Полицай покорно слез с дерева и бочком-бочком подсеменил поближе к Готванюку. Сейчас он искал защиты у человека, для которого еще две минуты тому назад готовил виселицу и которого безо всякой жалости вздернул бы. Громова потрясло это. Вот уж воистину неисповедимы судьбы людские на войне, вот уж воистину!..
– Я – лейтенант. Моя фамилия – Беркут. Тот, которого ты ждал в засаде.
– Ага-ага, – испуганно заулыбался полицай.
– Мы идем к своим, к линии фронта. Хочешь искупить вину?

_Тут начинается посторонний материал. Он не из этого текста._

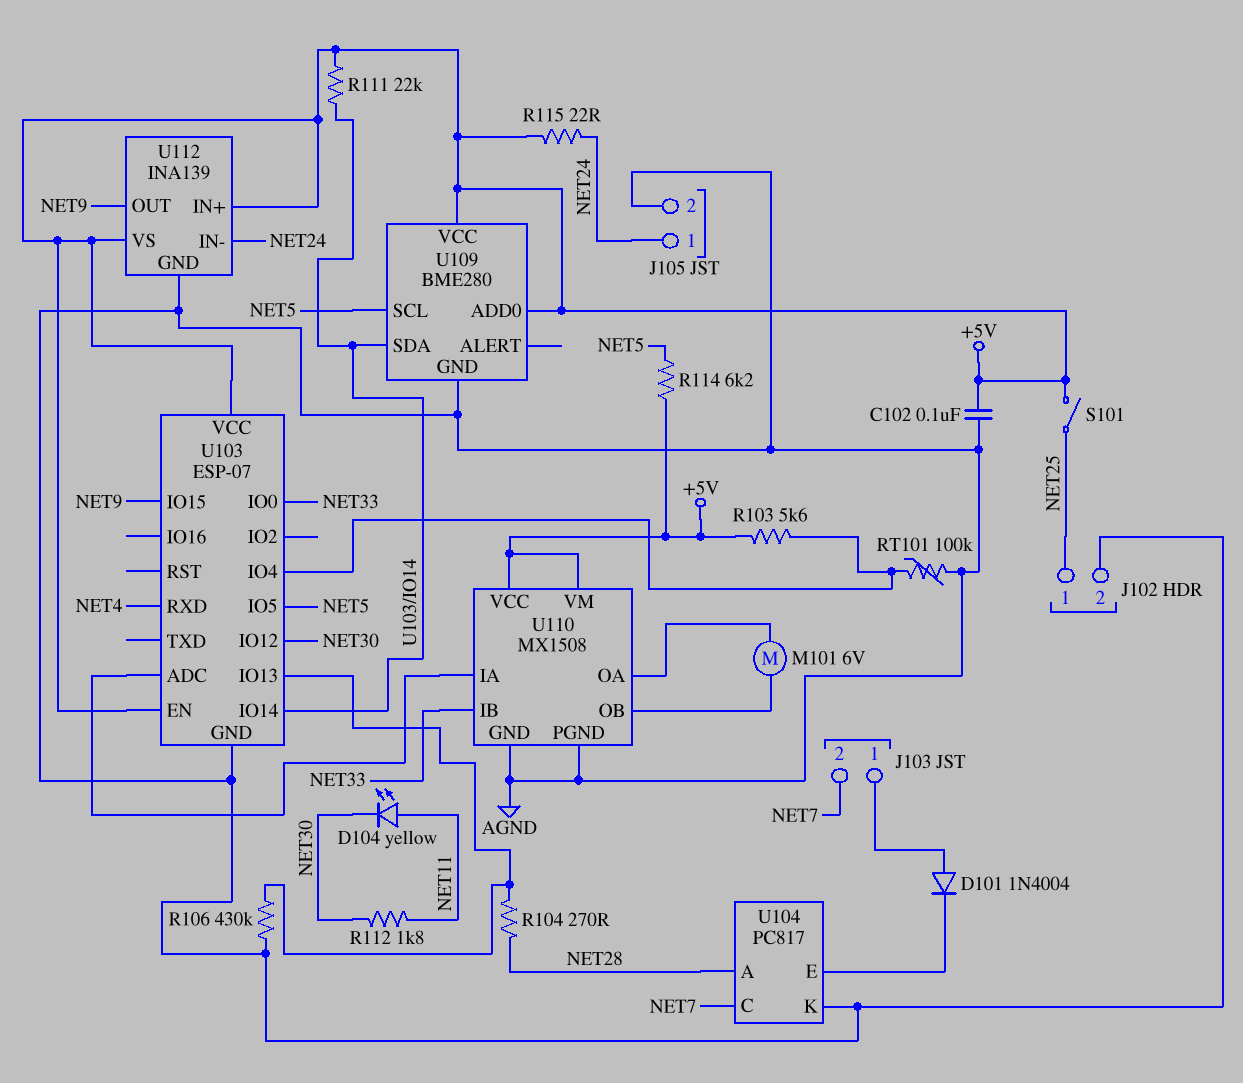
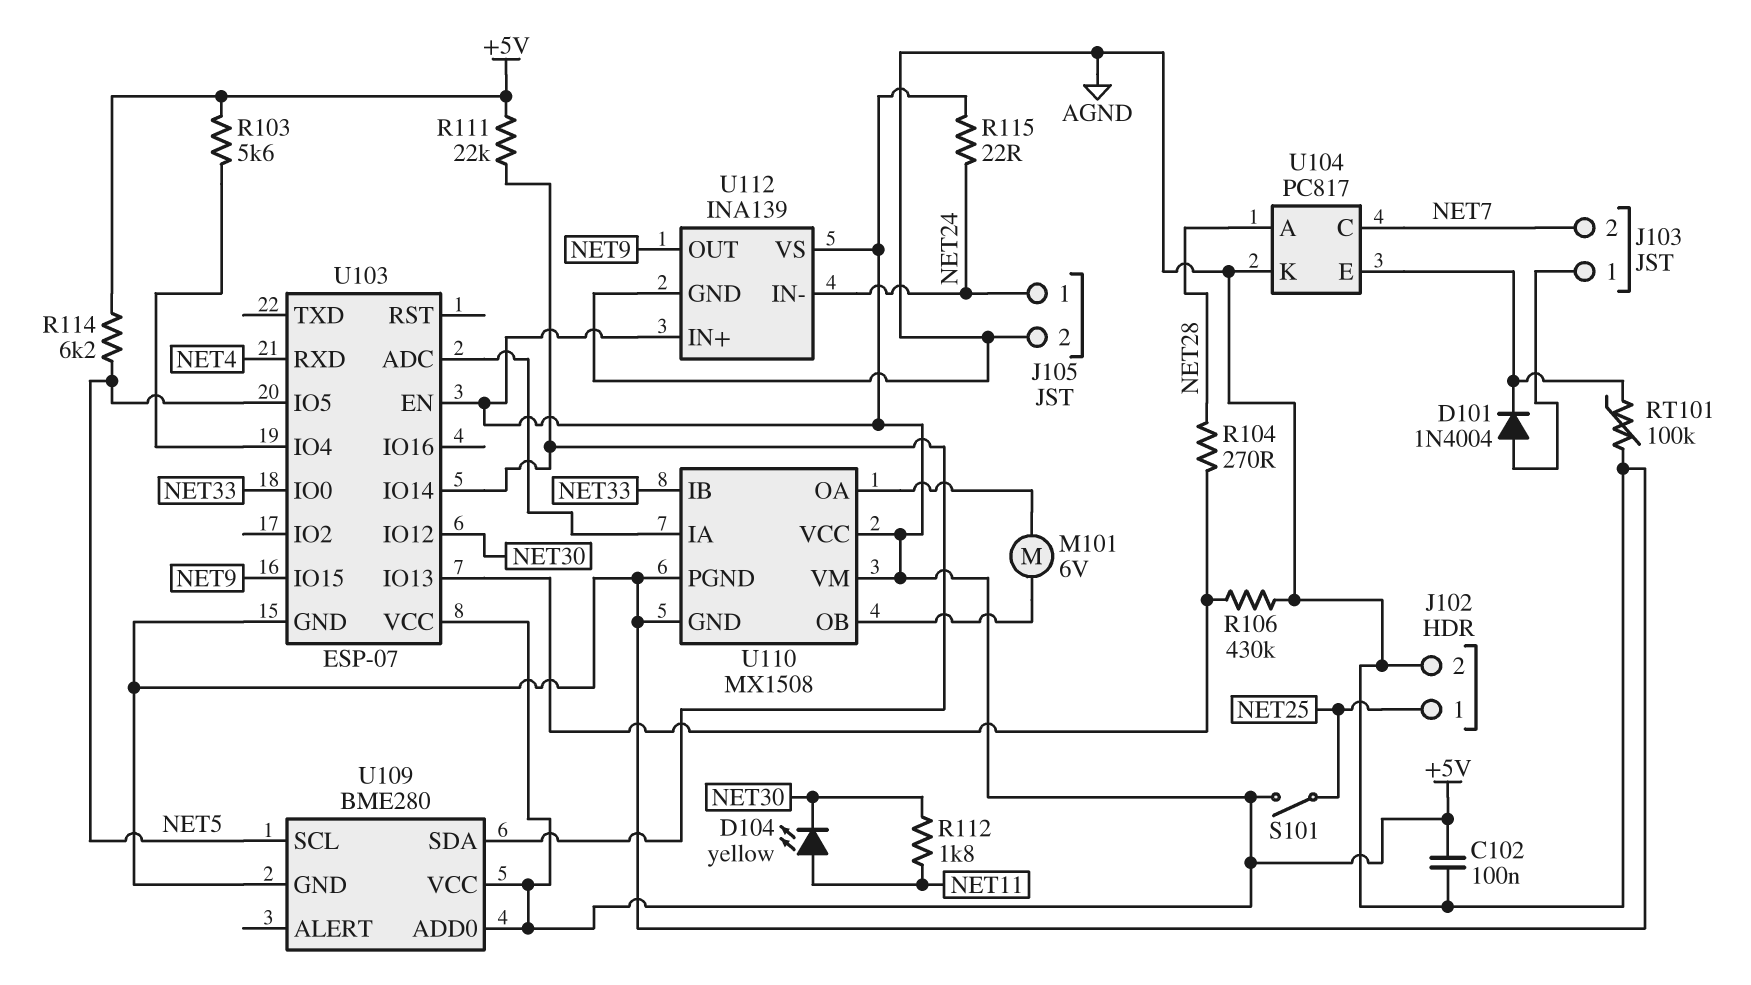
RT101: 100k (AGND, U103/IO4) -> 100k (AGND, U104/E)

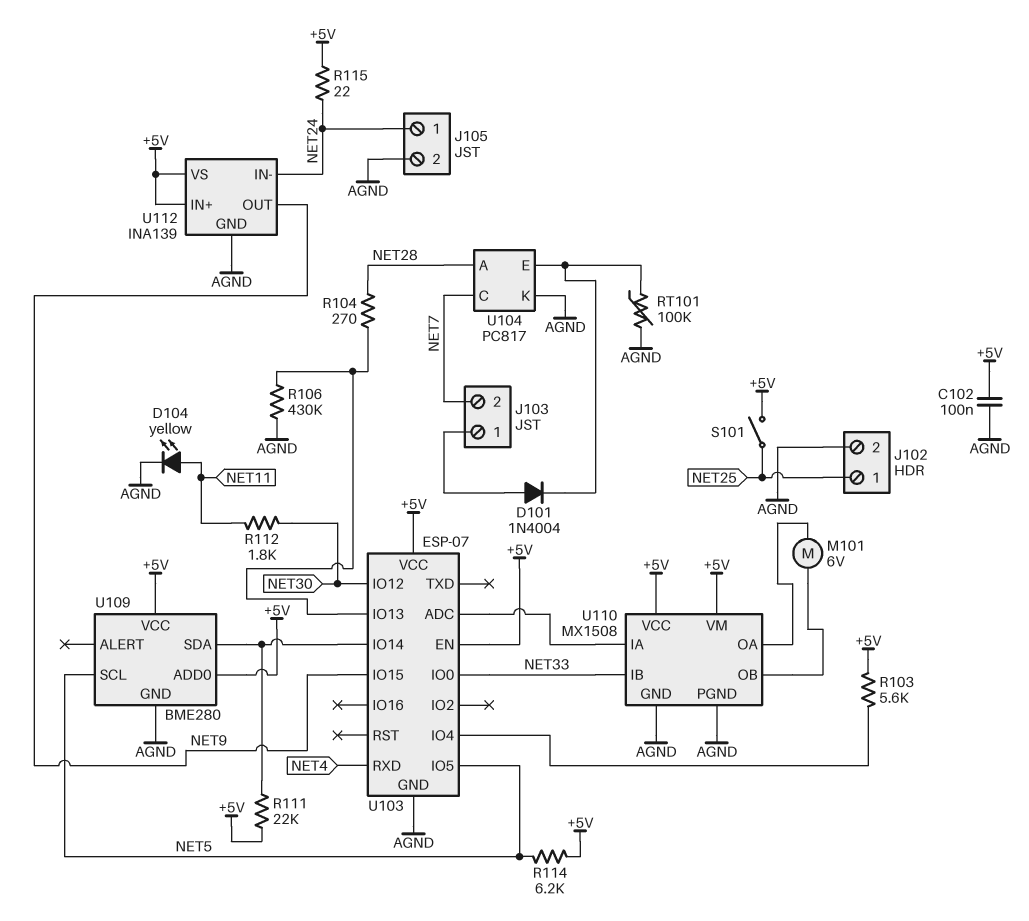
D104: LED yellow (A NET11, K NET30) -> LED yellow (A NET11, K AGND)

– Я с вами пойду, товарищ лейтенант. Куда угодно… пойду. Всего три дня как в полиции. Никого не убил, никого не выдал.
– Про то, что был в полиции, помалкивай. Но искупать вину должен все годы, сколько будет длиться война. Да и вообще, сколько будешь жить. Понял?
– Спасибо, товарищ лейтенант. Добрый вы человек, святой.
Громов раздосадованно покачал головой и отвернулся. Лучшее, что мог сделать сейчас этот человек, – это помолчать.
Он вытер нож о траву, сунул его в голенище.
– Готванюк, подбери винтовку убитого. И патроны. Повязку тоже на всякий случай сними. И медленно идите за мной. Только держитесь подальше.
* * *– Что, солдат, затосковал?
– Уже все? – облегченно спросил тот.
Однако сесть за руль не успел. Лишь только он отвернулся, Громов ударил его ножом так же, как несколько минут назад старшего полицая. Как учил их, курсантов военного училища, бить, снимая часовых, опытный разведчик-инструктор, прошедший Гражданскую и Финскую. Учил воевать.